We all know that one family member when the holidays come they can’t wait to explode on the clan with their politics. In the age of 24-hour news hysteria and no shortage of nutty right-wingers polluting radio waves and podcasts with fear and paranoia, it’s no surprise to find a few within your flock that like to pose watercooler conversations of how immigrants are raping us all and that the Democrats plan to arrest you for misgendering. Director Jen Senko has one of those raging dads and decided to take aim at his influences and see if it was possible to change him from a cold-hearted Republican back to the Democrat he once was.
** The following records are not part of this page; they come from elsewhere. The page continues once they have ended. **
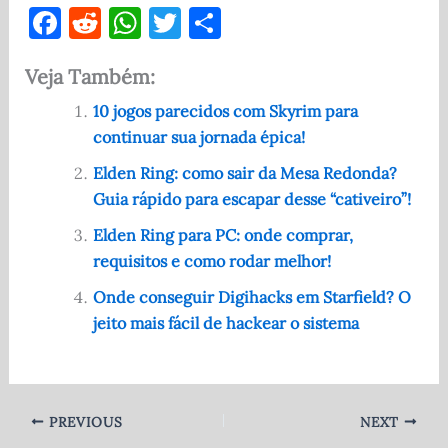
F
R
W
T
S
a
e
h
w
h
Veja Também:
c
d
at
it
ar
e
di
s
te
e
10 jogos parecidos com Skyrim para
continuar sua jornada épica!
b
t
A
r
o
p
Elden Ring: como sair da Mesa Redonda?
Guia rápido para escapar desse “cativeiro”!
o
p
Elden Ring para PC: onde comprar,
k
requisitos e como rodar melhor!
Onde conseguir Digihacks em Starfield? O
jeito mais fácil de hackear o sistema
PREVIOUS
NEXT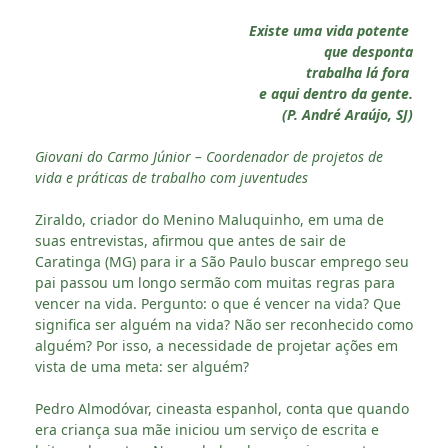
Existe uma vida potente
que desponta
trabalha lá fora
e aqui dentro da gente.
(P. André Araújo, SJ)
Giovani do Carmo Júnior – Coordenador de projetos de
vida e práticas de trabalho com juventudes
Ziraldo, criador do Menino Maluquinho, em uma de
suas entrevistas, afirmou que antes de sair de
Caratinga (MG) para ir a São Paulo buscar emprego seu
pai passou um longo sermão com muitas regras para
vencer na vida. Pergunto: o que é vencer na vida? Que
significa ser alguém na vida? Não ser reconhecido como
alguém? Por isso, a necessidade de projetar ações em
vista de uma meta: ser alguém?
Pedro Almodóvar, cineasta espanhol, conta que quando
era criança sua mãe iniciou um serviço de escrita e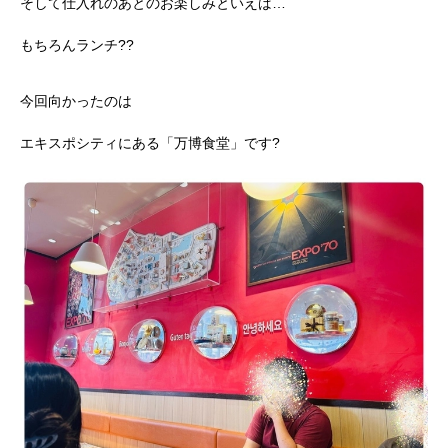
そして仕入れのあとのお楽しみといえば…
もちろんランチ??
今回向かったのは
エキスポシティにある「万博食堂」です?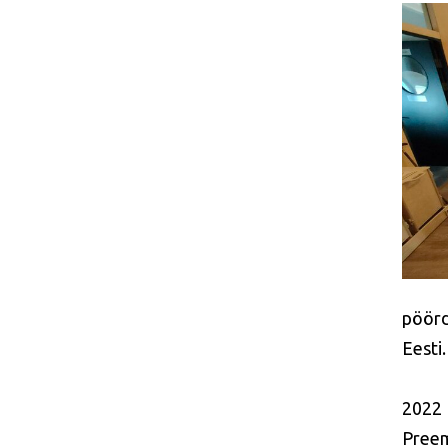
pöörd
Eesti
2022
Preem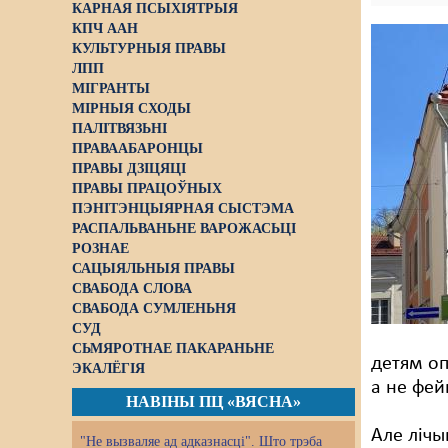
КАРНАЯ ПСЫХІЯТРЫЯ
КПЧ ААН
КУЛЬТУРНЫЯ ПРАВЫ
ЛПП
МІГРАНТЫ
МІРНЫЯ СХОДЫ
ПАЛІТВЯЗЬНІ
ПРАВААБАРОНЦЫ
ПРАВЫ ДЗІЦЯЦІ
ПРАВЫ ПРАЦОЎНЫХ
ПЭНІТЭНЦЫЯРНАЯ СЫСТЭМА
РАСПАЛЬВАНЬНЕ ВАРОЖАСЬЦІ
РОЗНАЕ
САЦЫЯЛЬНЫЯ ПРАВЫ
СВАБОДА СЛОВА
СВАБОДА СУМЛЕНЬНЯ
СУД
СЬМЯРОТНАЕ ПАКАРАНЬНЕ
детям оп
ЭКАЛЁГІЯ
а не фейк
НАВІНЫ ПЦ «ВЯСНА»
Але лічы
"Не вызваляе ад адказнасці". Што трэба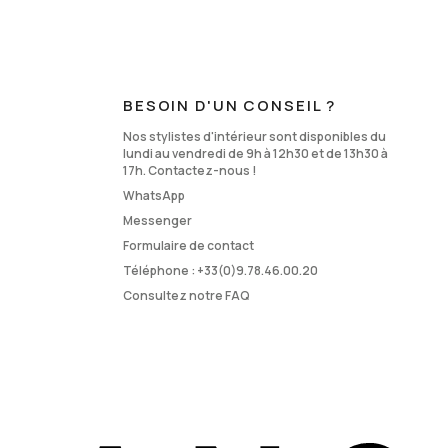
BESOIN D'UN CONSEIL ?
Nos stylistes d'intérieur sont disponibles du
lundi au vendredi de 9h à 12h30 et de 13h30 à
17h. Contactez-nous !
WhatsApp
Messenger
Formulaire de contact
Téléphone :
+33(0)9.78.46.00.20
Consultez notre FAQ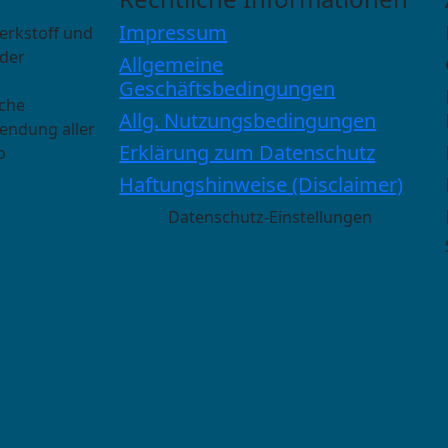
Impressum
erkstoff und
 der
Allgemeine
Geschäftsbedingungen
sche
Allg. Nutzungsbedingungen
wendung aller
Erklärung zum Datenschutz
o
Haftungshinweise (Disclaimer)
Datenschutz-Einstellungen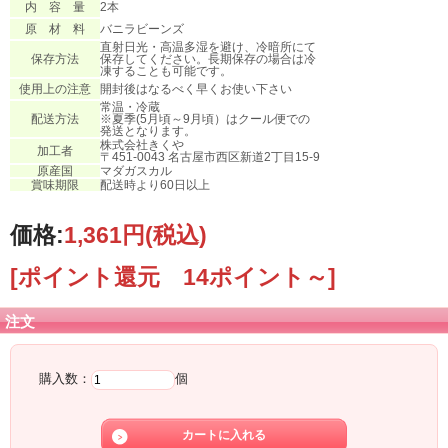
内 容 量
2本
原 材 料
バニラビーンズ
直射日光・高温多湿を避け、冷暗所にて
保存方法
保存してください。長期保存の場合は冷
凍することも可能です。
使用上の注意
開封後はなるべく早くお使い下さい
常温・冷蔵
配送方法
※夏季(5月頃～9月頃）はクール便での
発送となります。
株式会社きくや
加工者
〒451-0043 名古屋市西区新道2丁目15-9
原産国
マダガスカル
賞味期限
配送時より60日以上
価格:
1,361円
(税込)
[ポイント還元 14ポイント～]
注文
購入数：
個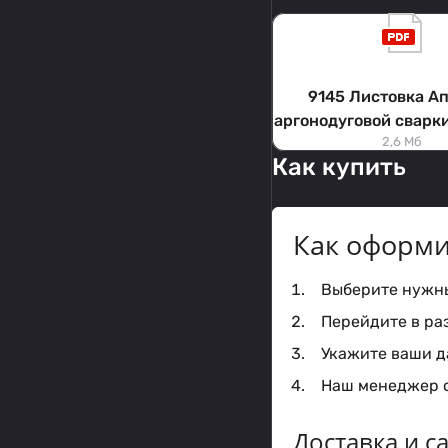
9145 Листовка А
аргонодуговой сварк
2,6 Мб
233 DC PULSE 
Как купить
Как оформи
Выберите нужный
Перейдите в ра
Укажите ваши да
Наш менеджер с
Доставка и 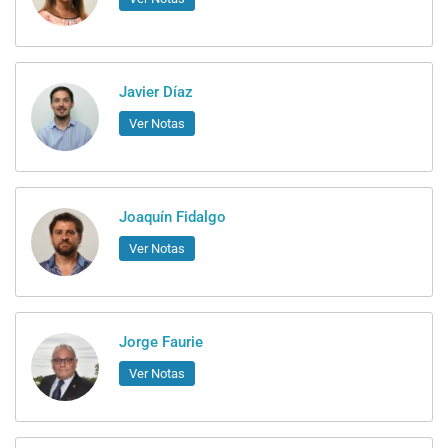
Javier Díaz
Ver Notas
Joaquín Fidalgo
Ver Notas
Jorge Faurie
Ver Notas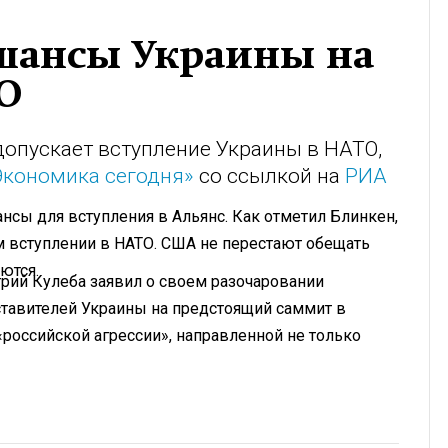
шансы Украины на
О
опускает вступление Украины в НАТО,
Экономика сегодня»
со ссылкой на
РИА
ансы для вступления в Альянс. Как отметил Блинкен,
м вступлении в НАТО. США не перестают обещать
ются.
рий Кулеба заявил о своем разочаровании
ставителей Украины на предстоящий саммит в
российской агрессии», направленной не только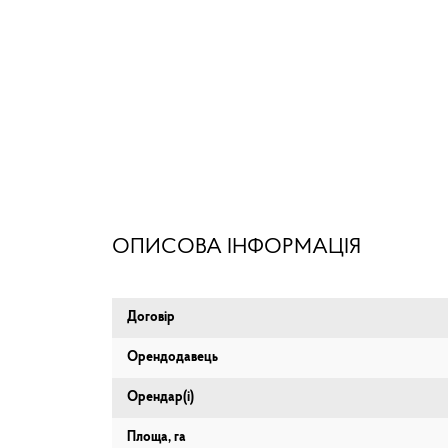
ОПИСОВА ІНФОРМАЦІЯ
Договір
Орендодавець
Орендар(і)
Площа, га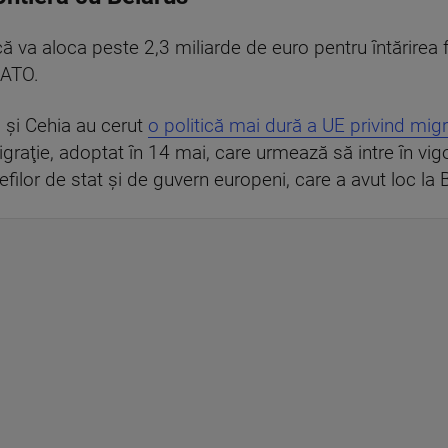
 va aloca peste 2,3 miliarde de euro pentru întărirea fr
NATO.
a şi Cehia au cerut
o politică mai dură a UE privind migr
igraţie, adoptat în 14 mai, care urmează să intre în vig
filor de stat şi de guvern europeni, care a avut loc la 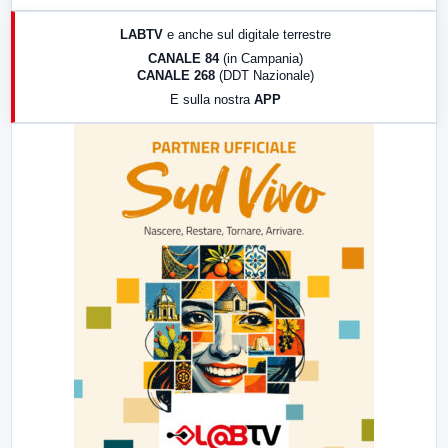
17:00
LabNews (replica)
LABTV
e anche sul digitale terrestre
18:30
Di Faccia e di Profilo (repliche)
CANALE 84
(in Campania)
CANALE 268
(DDT Nazionale)
19:30
LabNews (Diretta)
E sulla nostra
APP
21:00
Free Sport
23:00
LabNews (replica)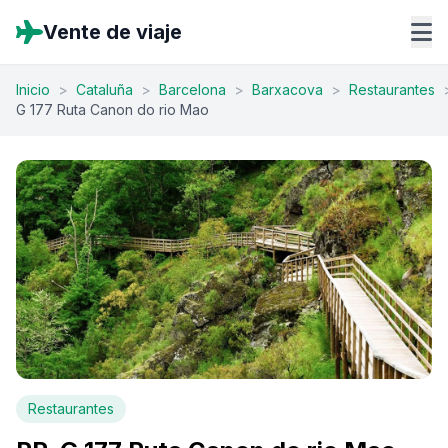
Vente de viaje
Inicio
>
Cataluña
>
Barcelona
>
Barxacova
>
Restaurantes
G 177 Ruta Canon do rio Mao
Restaurantes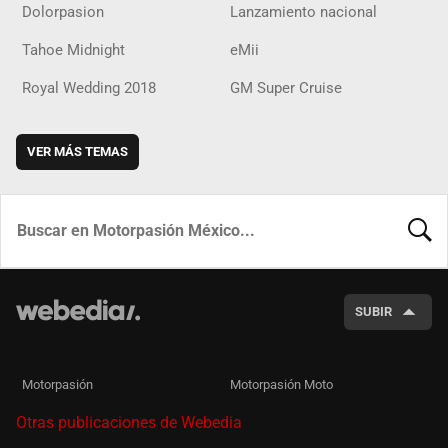
Dolorpasion
Lanzamiento nacional
Tahoe Midnight
eMii
Royal Wedding 2018
GM Super Cruise
VER MÁS TEMAS
BUSCA
SUBIR
Motorpasión
Motorpasión Moto
Otras publicaciones de Webedia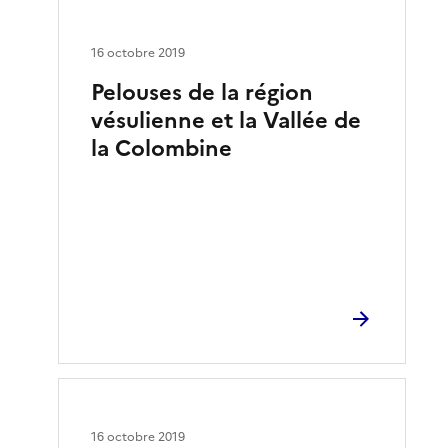
16 octobre 2019
Pelouses de la région
vésulienne et la Vallée de
la Colombine
16 octobre 2019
An interesting experiment, even if it doesn’t care to answer the larger question of news influences in general.

Jen’s father is a typical case. He used to favor the Democrats, though he wasn’t a very political person. And then around the time that Fox News started to become a powerful media player, he made a sudden transformation into the stereotypical Republican fanatic that despised Democrats and believed that Obama was the devil. Curious as to how this change in character came about, Jen takes a dive into what may have influenced him. She delves into how Roger Ailes worked with the GOP for an overtaking of the media, the 1971 Powell Memo that tied business influencing institutions of public opinion, and the 1987 dismantling of the Fairness Doctrine among other aspects. Much listening of Fox News and conservative talk radio was done to gain a perspective of what breeds the Republican fanatic.

While Jen’s documentary shines a unique light on the influence of media, it mostly relegates itself to the GOP influence and a questioning of fairness in the media but to a limited to level. Her film isn’t the first to craft this expose and most of this is just review for those not bound by the conservative news dogma. But there feels like a missing edge to make this film more than just a piece on the Democratic deprogramming of the right-wing fanatics. Yes, the whole “fair and balanced” tagline is a lie but it's a lie where the very line itself is a faulty one, a fool’s goal to attain. I have to wonder if Jen is aware of how this aspect plays a hefty part in the political pull of the media while she swings the pendulum of her dad’s political leanings.

Perhaps it’s a little more than that. Maybe Jen just wants her pop to quit with the rhetoric at the dinner table and that flying up his old liberal flag is the only way to keep the dinner table conversations less awkward. But in the molding of trying to decipher the source of her father’s frothing with hate, the grander goal of trying to target and expose conservative media comes off far too standard, nearly as filler for the more interesting subject of the swaying family opinions. Maybe she felt this dissection was necessary to avoid the piece becoming a mere propaganda piece for the Democratic party, the same way conservative Christians often spin soapy tales of turning to the light amid Christianity paranoia. This further developed aspect could’ve made for an interesting film but it would’ve also brought a colder light to how one father’s opinion seems to be only be bound by what the media spouts at him and little else.

A bigger film would take a harsher lens at the massive can of worm in the fairness of media and the influence it wields with a chilling tone to the political struggle. This is not that film. This is merely Jen Senko’s attempt of a home movie to make her dad a little less furious at them dang liberals come Thanksgiving time. And in that aspect, it’s an interesting experiment, if not a very profound documentary.